Unit of Infections and Cancer, Cancer Epidemiology Research Program, Catalan Institute of Oncology, IDIBELL, Av. Gran Via 199-203, 08907 L'Hospitalet de Llobregat, Barcelona, Spain.
Eur J Cancer. 2010 Nov;46(16):2973-85. doi: 10.1016/j.ejca.2010.06.016. Epub 2010 Jul 16.
In Spain, prophylactic vaccination against human papillomavirus (HPV) types 16 and 18 is being offered free-of-charge to one birth cohort of girls aged 11-14. Screening is opportunistic (annual/biannual) contributing to social and geographical disparities.

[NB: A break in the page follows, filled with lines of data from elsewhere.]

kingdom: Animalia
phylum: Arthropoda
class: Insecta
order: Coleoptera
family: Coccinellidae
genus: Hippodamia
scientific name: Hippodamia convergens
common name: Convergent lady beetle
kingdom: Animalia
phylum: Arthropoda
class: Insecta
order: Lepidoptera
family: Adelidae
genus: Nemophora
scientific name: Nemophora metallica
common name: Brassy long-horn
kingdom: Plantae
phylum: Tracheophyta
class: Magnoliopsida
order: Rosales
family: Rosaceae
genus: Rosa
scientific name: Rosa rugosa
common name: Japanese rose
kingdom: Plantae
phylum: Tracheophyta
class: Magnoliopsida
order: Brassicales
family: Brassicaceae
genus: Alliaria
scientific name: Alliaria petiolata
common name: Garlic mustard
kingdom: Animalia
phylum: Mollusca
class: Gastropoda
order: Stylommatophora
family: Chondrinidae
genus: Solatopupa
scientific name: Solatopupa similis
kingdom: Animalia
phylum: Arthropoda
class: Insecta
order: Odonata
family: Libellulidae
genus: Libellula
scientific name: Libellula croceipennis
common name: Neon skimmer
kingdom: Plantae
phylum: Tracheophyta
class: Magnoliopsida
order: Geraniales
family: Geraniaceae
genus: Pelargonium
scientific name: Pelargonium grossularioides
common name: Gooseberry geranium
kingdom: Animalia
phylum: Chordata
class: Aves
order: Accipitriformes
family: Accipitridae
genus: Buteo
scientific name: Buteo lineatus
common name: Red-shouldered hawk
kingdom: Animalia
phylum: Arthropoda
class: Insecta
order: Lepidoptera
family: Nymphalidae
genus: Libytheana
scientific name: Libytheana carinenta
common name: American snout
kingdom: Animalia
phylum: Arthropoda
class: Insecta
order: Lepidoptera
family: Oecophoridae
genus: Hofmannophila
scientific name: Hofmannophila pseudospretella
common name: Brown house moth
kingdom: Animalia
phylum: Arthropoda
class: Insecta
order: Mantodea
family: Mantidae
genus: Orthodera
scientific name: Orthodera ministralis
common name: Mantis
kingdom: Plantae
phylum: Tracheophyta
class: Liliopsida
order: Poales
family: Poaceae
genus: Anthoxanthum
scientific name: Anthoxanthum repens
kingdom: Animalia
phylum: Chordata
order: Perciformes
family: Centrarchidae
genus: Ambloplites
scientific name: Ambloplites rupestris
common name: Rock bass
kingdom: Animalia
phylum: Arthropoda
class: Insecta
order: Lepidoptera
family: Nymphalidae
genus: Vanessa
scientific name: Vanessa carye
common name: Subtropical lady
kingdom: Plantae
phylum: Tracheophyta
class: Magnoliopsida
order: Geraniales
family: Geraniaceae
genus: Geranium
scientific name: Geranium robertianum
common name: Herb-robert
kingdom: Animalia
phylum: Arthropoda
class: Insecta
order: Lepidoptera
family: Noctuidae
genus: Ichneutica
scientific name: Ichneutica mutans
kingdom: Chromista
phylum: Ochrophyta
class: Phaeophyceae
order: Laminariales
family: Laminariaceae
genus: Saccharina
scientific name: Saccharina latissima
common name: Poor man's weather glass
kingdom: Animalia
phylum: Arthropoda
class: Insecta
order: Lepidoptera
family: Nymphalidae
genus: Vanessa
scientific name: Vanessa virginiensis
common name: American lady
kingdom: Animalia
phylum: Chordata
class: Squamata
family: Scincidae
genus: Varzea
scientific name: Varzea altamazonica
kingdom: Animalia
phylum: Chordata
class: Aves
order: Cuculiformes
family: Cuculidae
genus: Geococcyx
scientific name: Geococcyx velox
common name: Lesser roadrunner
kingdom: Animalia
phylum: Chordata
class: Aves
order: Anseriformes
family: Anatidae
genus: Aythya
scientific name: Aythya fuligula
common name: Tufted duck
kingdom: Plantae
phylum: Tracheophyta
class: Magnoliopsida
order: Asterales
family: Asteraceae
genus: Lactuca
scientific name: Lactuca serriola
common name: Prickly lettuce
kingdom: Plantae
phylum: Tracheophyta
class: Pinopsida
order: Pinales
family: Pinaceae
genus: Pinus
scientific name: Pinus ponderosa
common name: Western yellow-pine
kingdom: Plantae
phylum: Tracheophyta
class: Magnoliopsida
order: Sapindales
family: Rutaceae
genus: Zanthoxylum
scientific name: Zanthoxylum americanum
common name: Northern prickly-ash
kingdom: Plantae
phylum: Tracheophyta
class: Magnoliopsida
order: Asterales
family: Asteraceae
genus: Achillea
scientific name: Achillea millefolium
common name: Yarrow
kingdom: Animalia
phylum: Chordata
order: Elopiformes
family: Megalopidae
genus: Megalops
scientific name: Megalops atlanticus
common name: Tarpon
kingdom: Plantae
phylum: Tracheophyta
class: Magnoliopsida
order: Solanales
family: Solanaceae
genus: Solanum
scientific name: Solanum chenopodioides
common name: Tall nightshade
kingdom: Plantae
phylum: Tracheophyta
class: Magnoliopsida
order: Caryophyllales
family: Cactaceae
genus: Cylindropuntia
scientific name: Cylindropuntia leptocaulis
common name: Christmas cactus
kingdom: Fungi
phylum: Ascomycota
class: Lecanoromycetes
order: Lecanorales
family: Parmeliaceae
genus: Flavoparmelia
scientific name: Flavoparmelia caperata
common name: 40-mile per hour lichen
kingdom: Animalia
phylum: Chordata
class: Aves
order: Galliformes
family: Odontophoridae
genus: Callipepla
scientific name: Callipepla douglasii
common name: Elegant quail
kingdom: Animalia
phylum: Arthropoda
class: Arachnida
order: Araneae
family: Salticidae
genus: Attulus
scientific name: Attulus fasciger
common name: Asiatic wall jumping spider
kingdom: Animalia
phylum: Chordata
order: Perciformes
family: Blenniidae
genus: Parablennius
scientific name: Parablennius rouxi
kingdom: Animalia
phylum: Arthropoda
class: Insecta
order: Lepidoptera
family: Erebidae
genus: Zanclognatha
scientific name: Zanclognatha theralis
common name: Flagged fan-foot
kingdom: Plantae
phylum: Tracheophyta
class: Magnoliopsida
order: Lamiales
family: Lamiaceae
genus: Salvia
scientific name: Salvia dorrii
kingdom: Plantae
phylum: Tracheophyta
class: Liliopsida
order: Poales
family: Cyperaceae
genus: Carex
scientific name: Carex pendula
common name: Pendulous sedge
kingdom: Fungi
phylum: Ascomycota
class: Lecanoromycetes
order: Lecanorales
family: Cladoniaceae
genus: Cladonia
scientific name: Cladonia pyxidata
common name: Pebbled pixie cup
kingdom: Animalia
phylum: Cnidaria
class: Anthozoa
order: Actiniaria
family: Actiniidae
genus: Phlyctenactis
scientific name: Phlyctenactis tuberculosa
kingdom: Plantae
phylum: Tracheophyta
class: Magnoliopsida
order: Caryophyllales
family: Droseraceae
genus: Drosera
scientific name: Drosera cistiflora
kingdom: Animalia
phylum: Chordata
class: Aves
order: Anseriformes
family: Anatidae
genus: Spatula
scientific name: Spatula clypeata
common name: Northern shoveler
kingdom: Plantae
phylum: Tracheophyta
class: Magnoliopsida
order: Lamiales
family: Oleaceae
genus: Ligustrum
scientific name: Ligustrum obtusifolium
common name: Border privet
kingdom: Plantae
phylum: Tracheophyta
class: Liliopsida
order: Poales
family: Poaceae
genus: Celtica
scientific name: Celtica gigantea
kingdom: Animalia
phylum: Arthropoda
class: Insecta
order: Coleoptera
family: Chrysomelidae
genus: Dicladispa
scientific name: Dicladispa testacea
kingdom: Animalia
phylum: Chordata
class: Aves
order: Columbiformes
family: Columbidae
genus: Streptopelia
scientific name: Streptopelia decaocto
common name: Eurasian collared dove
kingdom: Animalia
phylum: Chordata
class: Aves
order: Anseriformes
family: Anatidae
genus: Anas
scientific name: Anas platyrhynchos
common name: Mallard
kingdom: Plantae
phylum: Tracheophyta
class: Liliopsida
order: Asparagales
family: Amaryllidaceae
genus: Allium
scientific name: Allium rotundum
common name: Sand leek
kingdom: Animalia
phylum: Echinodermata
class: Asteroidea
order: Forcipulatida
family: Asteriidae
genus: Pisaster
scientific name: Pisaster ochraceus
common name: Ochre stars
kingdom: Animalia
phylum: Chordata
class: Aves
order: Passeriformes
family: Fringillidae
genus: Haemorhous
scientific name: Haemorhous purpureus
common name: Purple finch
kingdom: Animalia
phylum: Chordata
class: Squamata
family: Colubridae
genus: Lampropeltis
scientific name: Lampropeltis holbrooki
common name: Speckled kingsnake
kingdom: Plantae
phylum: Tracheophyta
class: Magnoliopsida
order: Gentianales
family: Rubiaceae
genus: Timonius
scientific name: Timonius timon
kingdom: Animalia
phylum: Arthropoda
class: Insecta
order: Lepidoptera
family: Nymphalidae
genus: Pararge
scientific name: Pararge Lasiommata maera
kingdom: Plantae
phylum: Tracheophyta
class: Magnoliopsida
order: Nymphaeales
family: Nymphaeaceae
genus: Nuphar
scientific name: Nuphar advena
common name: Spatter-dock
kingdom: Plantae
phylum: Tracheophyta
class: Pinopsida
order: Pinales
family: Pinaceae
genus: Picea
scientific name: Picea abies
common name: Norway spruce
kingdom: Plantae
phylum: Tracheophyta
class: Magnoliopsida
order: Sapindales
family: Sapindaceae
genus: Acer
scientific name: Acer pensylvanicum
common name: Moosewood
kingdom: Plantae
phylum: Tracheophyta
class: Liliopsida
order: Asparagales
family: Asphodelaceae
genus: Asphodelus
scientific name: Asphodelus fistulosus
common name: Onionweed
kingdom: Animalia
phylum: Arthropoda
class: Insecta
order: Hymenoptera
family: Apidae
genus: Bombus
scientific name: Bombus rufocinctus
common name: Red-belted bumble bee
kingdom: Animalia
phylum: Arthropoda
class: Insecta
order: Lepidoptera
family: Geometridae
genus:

A multi-HPV-type microsimulation model was calibrated to epidemiologic data from Spain utilising likelihood-based methods to assess the health and economic impact of adding HPV vaccination to cervical cancer screening. Strategies included (1) screening alone of women over age 25, varying frequency (every 1-5 years) and test (cytology, HPV DNA testing); (2) HPV vaccination of 11-year-old girls combined with screening. Outcomes included lifetime cancer risk, life expectancy, lifetime costs, number of clinical procedures and incremental cost-effectiveness ratios.
After the introduction of HPV vaccination, screening will need to continue, and strategies that incorporated HPV testing are more effective and cost-effective than those with cytology alone. For vaccinated girls, 5-year organised cytology with HPV testing as triage from ages 30 to 65 costs 24,350€ per year of life saved (YLS), assuming life-long vaccine immunity against HPV-16/18 by 3 doses with 90% coverage. Unvaccinated girls would benefit from organised cytology screening with HPV testing as triage; 5-year screening from ages 30 to 65 costs 16,060€/YLS and 4-year screening from ages 30 to 85 costs 38,250€/YLS. Interventions would be cost-effective depending on the cost-effectiveness threshold and the vaccine price.
In Spain, inequitable coverage and overuse of cytology make screening programmes inefficient. If high vaccination coverage among pre-adolescent girls is achieved, organised cytology screening with HPV triage starting at ages 30 to at least 65 every 4-5 years represents the best balance between costs and benefits.
在西班牙,正在为一个年龄在 11-14 岁的女孩出生队列免费提供针对人乳头瘤病毒(HPV)类型 16 和 18 的预防性疫苗接种。筛查是机会性的(每年/每两年一次),导致了社会和地理差异。
使用基于似然的方法,使用多 HPV 型微模拟模型对来自西班牙的流行病学数据进行校准,以评估将 HPV 疫苗接种添加到宫颈癌筛查中的健康和经济影响。策略包括:(1)仅对 25 岁以上的妇女进行筛查,筛查频率(每 1-5 年一次)和检测(细胞学、HPV DNA 检测)不同;(2)对 11 岁女孩进行 HPV 疫苗接种并结合筛查。结果包括终生癌症风险、预期寿命、终生成本、临床程序数量和增量成本效益比。
在引入 HPV 疫苗接种后,仍需要继续进行筛查,并且包含 HPV 检测的策略比仅使用细胞学检测更有效和更具成本效益。对于接种疫苗的女孩,假设通过 3 剂接种疫苗实现 HPV-16/18 的终身疫苗免疫力,覆盖率为 90%,则每挽救 1 年生命(YLS)的 5 年有组织细胞学检查和 HPV 检测作为 30 岁至 65 岁的分流成本为 24350 欧元。未接种疫苗的女孩将受益于组织细胞学筛查和 HPV 检测作为分流;从 30 岁到 65 岁的 5 年筛查费用为 16060 欧元/YLS,从 30 岁到 85 岁的 4 年筛查费用为 38250 欧元/YLS。干预措施将具有成本效益,具体取决于成本效益阈值和疫苗价格。
在西班牙,覆盖范围不均和细胞学过度使用使筛查计划效率低下。如果在青春期前女孩中实现了高疫苗接种率,那么从 30 岁开始至少到 65 岁每 4-5 年进行一次有组织的细胞学筛查和 HPV 分流代表了成本效益之间的最佳平衡。